> [Исходный текст]:
>>>>
Тем не менее, выезжая из Георгиевска, Ермолов приказал взять от Кабарды аманатов и предупредить, что за всякий разбой или грабежи на линии, аманаты будут расплачиваться своими головами. «Я столько же мало уважаю их приязнь, — писал он по [394] этому случаю к Дельпоццо,— сколько боюсь иметь их неприятелями».

С другой стороны Ермолов не мог не обратить внимания также на распущенность донских полков, содержавших передовые посты, нередко дозволявшие кабардинцам разбойничать в русской земле совершенно безнаказанно, и воспользовался первым же случаем показать, что оп предъявит иные требования и к кордонной страже.

Случай этот был в ночь с 9 на 10 октября того же 1816 года. В тот самый день, когда Ермолов въезжал в Тифлис, человек 15 кабардинцев напали на мельницу, стоявшую не вдалеке от станицы Прохладной. Трое казаков, спавших в присенцах, были изрублены; казак и казачка, случайно заночевавшие на мельнице с возами муки, привезенной на помол, взяты в плен; спаслась одна старуха, которая спряталась под грудами опорожненных мешков. На мельнице грохотали ружейные выстрелы, вопли и крики будили ночное безмолвие... А в полуверсте отсюда стоял казачий пост и находилась почтовая станция, при которой была также конвойная команда, но ни с той, ни с другой стороны не было подано помощи. Трудно предположить, чтобы выстрелы не были там слышны: вернее, что казаки или спали, или же, не зная числа неприятеля, не отважились на битву. Кабардинцы были уже далеко, когда спрятавшаяся женщина с воплем прибежала на пост. Казаки поскакали к мельнице, но, конечно, не нашли там ничего, и только три изрубленных тела свидетельствовали о недавнем присутствии здесь кабардинцев.

Ермолов отдал обоих постовых начальников под суд.

Случай на мельнице, само собою разумеется, не был чем-нибудь исключительным; напротив, подобные происшествия были постоянны, приучая и население и стражу не придавать им особого значения и хладнокровно смотреть в вечно открытые для них глаза опасности и смерти. Некоторые из более мелких случаев не доходили даже совсем до сведения властей, так как население выносило всю тяжесть их на своих плечах [395] безропотно; донесения о многих, нужно думать, истреблены временем или погребены в архивах. И тем не менее, в дошедших до нас официальных данных остались еще яркие следы вечной тревоги и напряженной борьбы, среди которых жило порубежное с Кабардою русское население.

Летом 1817 года Ермолову было донесено о следующем нападении кабардинцев, представившем ему новый случай дать пример строгости и определенно потребовать от кордонной стражи не формального отбытия службы, а деятельного охранения границы, с отмщением за каждое нарушение ее неприкосновенности.
<<<<
> [Записи данных]:
>>>>
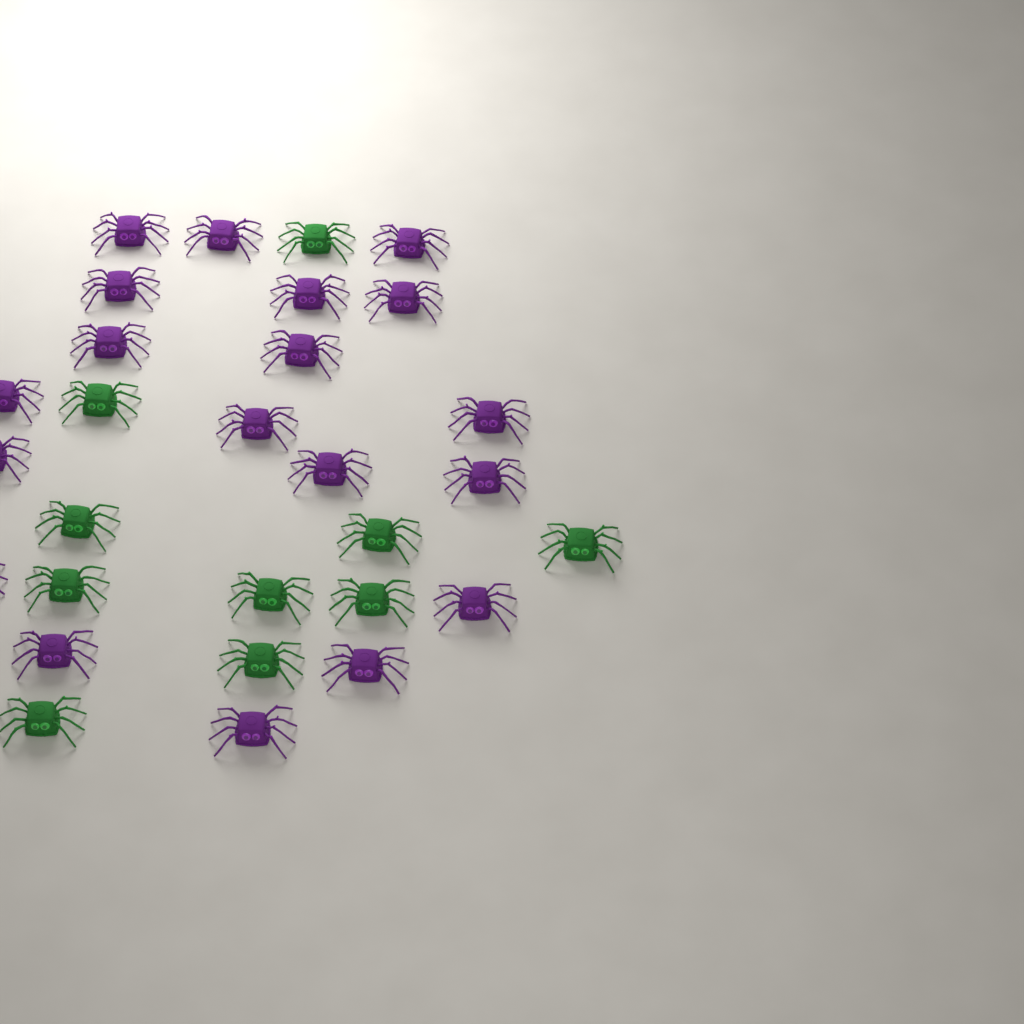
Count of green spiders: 10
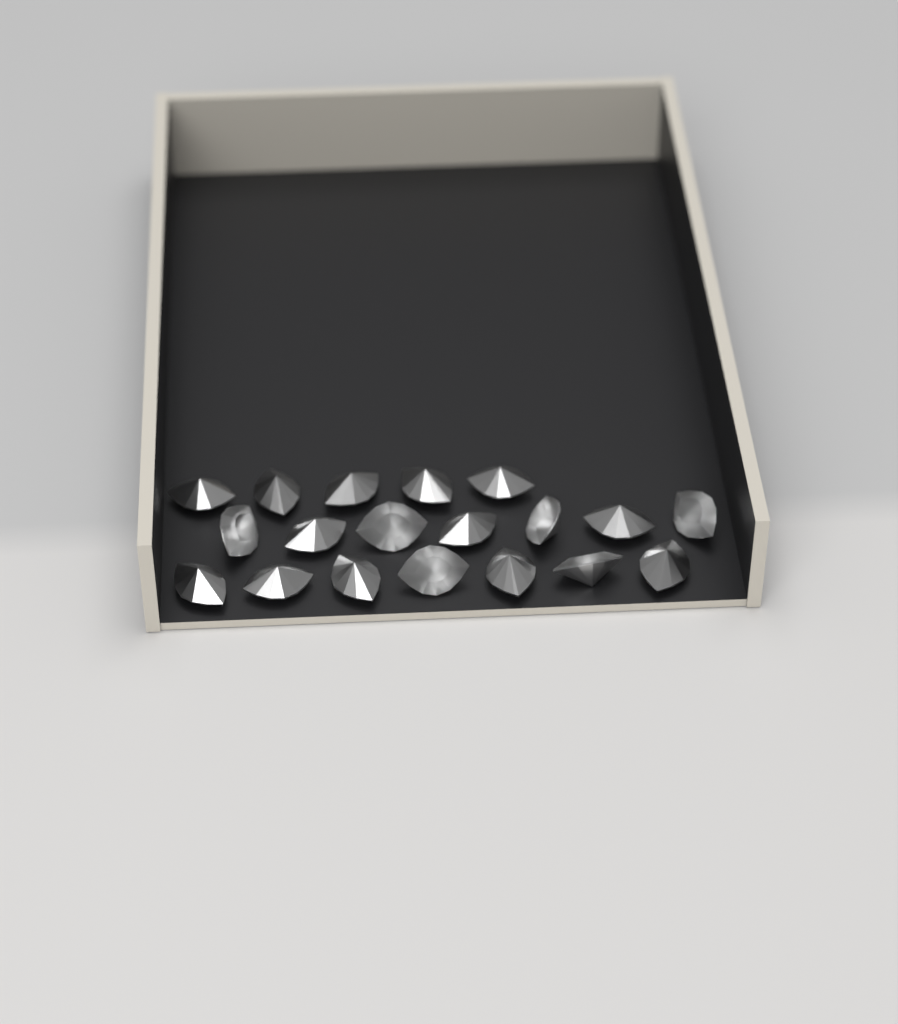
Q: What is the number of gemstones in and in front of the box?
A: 19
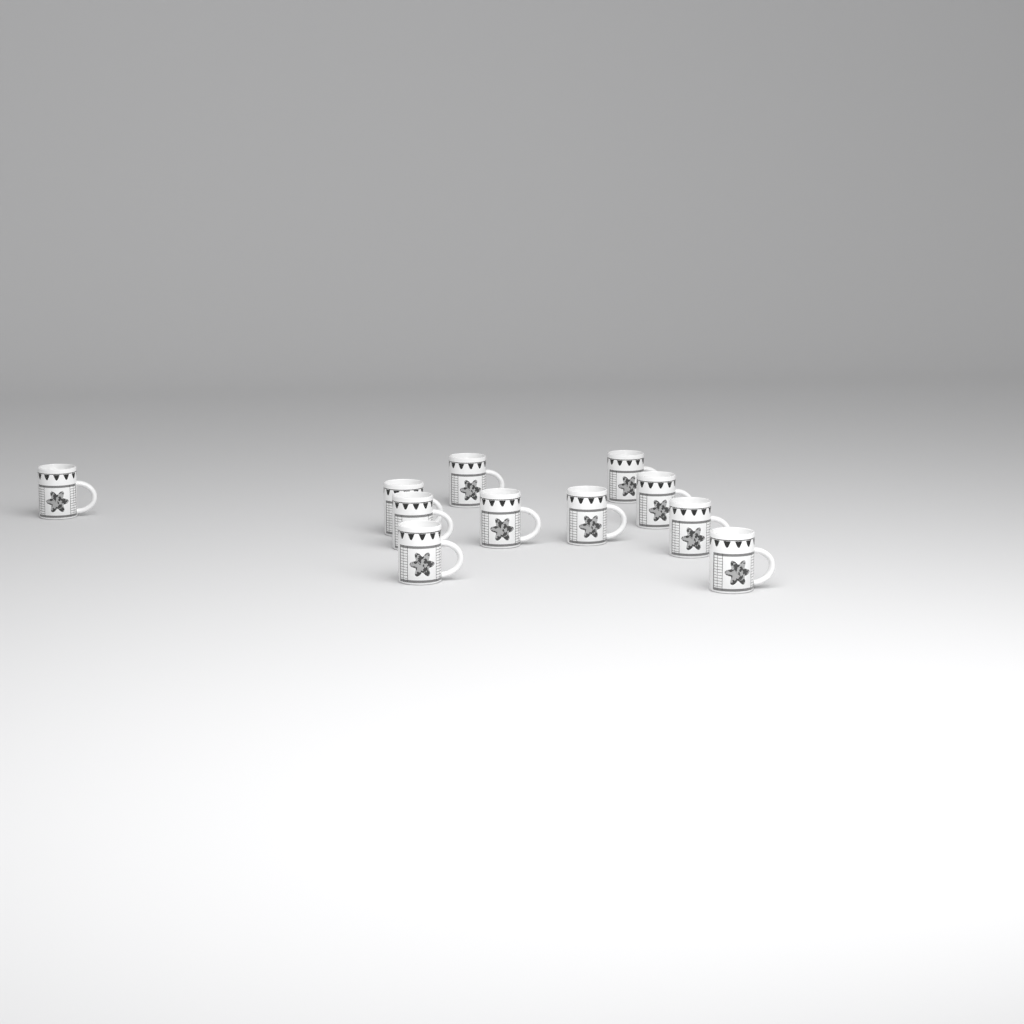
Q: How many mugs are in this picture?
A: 11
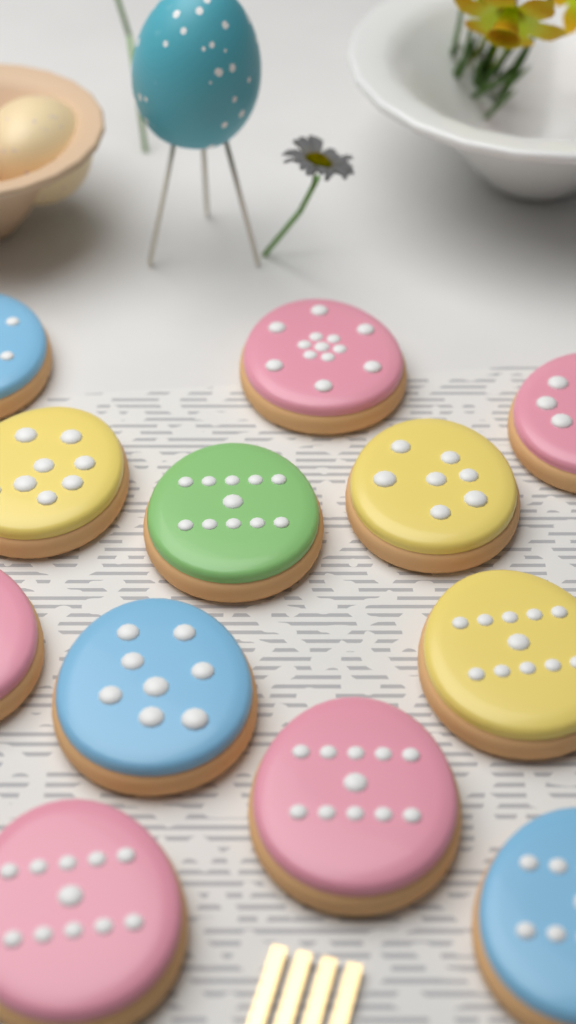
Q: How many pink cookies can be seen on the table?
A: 5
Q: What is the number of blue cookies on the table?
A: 3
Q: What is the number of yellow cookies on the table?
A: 3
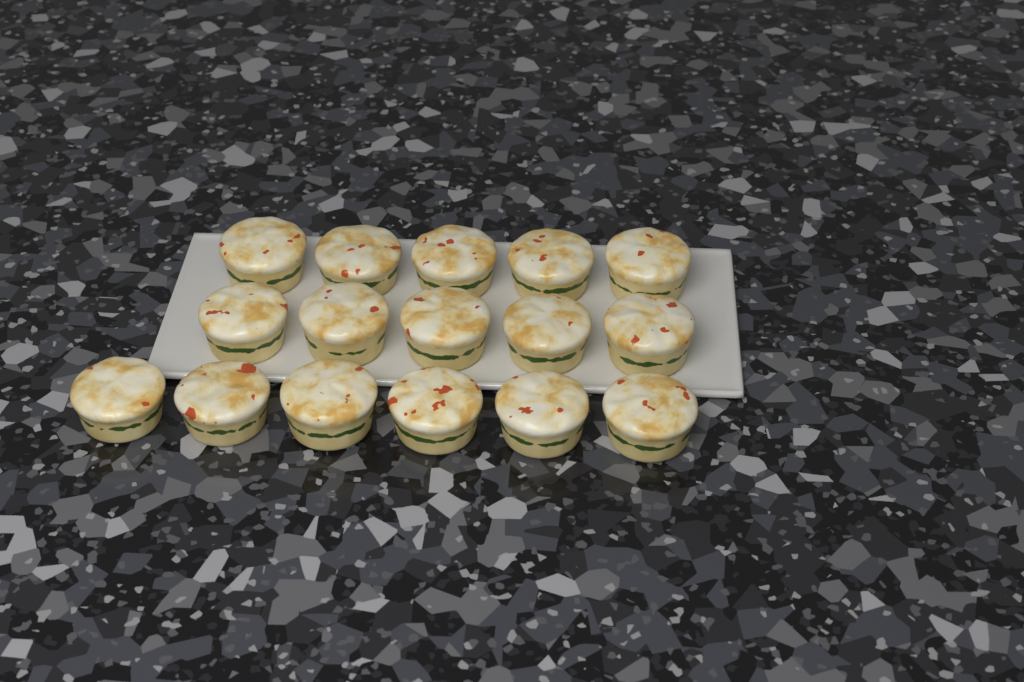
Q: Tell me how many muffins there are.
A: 16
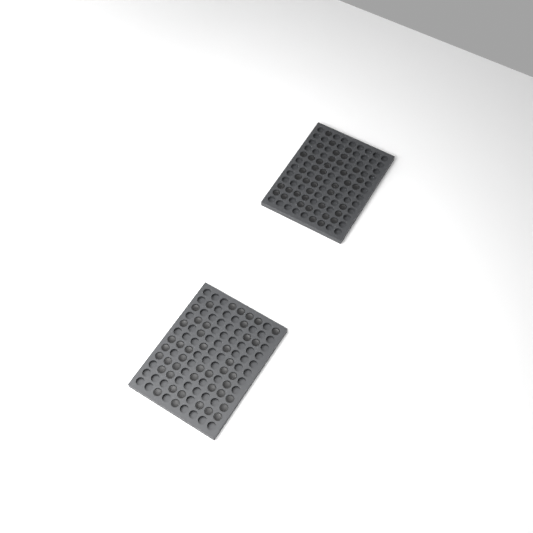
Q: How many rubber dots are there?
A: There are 86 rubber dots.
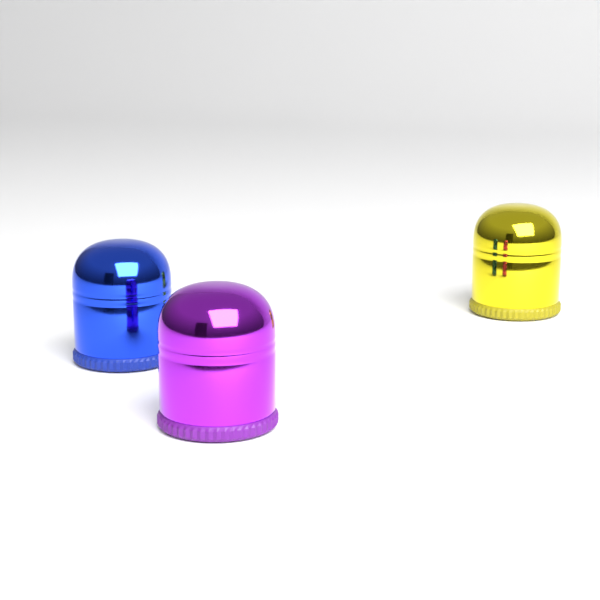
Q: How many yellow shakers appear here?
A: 1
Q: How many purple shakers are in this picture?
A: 1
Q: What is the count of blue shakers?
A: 1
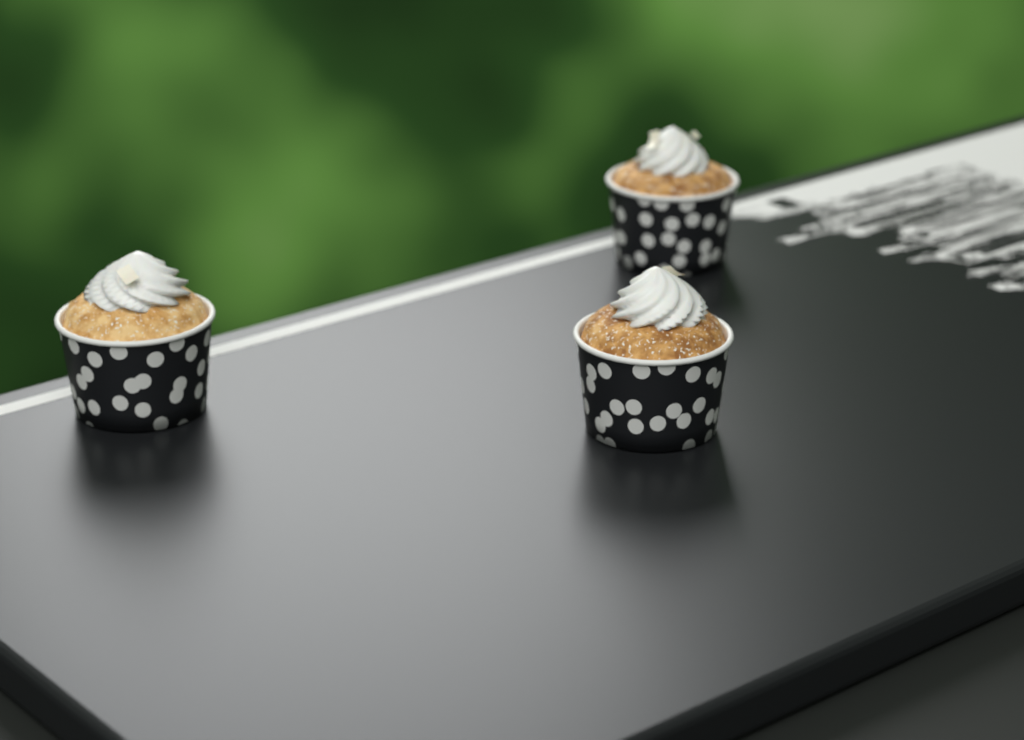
<<<<
> [Цель задания]:
Пожалуйста, продолжите исходный текст о Ермолове и набегах кабардинцев, начав сразу после его последнего предложения.

> [Результат выполнения]:
Посланный с Беломечетского поста утренний разъезд наткнулся на свежую сакму от четырех проехавших всадников. Круглые подковы, резко отпечатавшиеся на росистой траве, еще не обсушенной восходящим солнцем, показывали, что то были кабардинцы. Разъезд дал знать на пост, и 11 казаков, с хорунжим Карповым во главе, поскакали по этим следам. Казаки переехали Малку, и скоро увидели в соседней балке четырех стреноженных лошадей под черкесскими седлами. Но едва они обнаружили намерение захватить их, как из балки выскочили 4 кабардинца и стали поспешно садиться на лошадей. Сбросить треноги, оправиться в седлах и выхватить из чехлов винтовки — было для них делом минуты. Грянул залп — и казак, скакавший впереди, грузно упал с лошади, убитый наповал. Расскакавшиеся казаки тем не менее ударили в пики и двоих кабардинцев ранили. Тогда те пустили коней во все повода: раненые скакали впереди, здоровые, отстреливаясь на скаку, прикрывали их,— и все успели уйти за Баксан. Казаки дальше не пошли и воротились на пост с перекинутым через седло телом убитого товарища.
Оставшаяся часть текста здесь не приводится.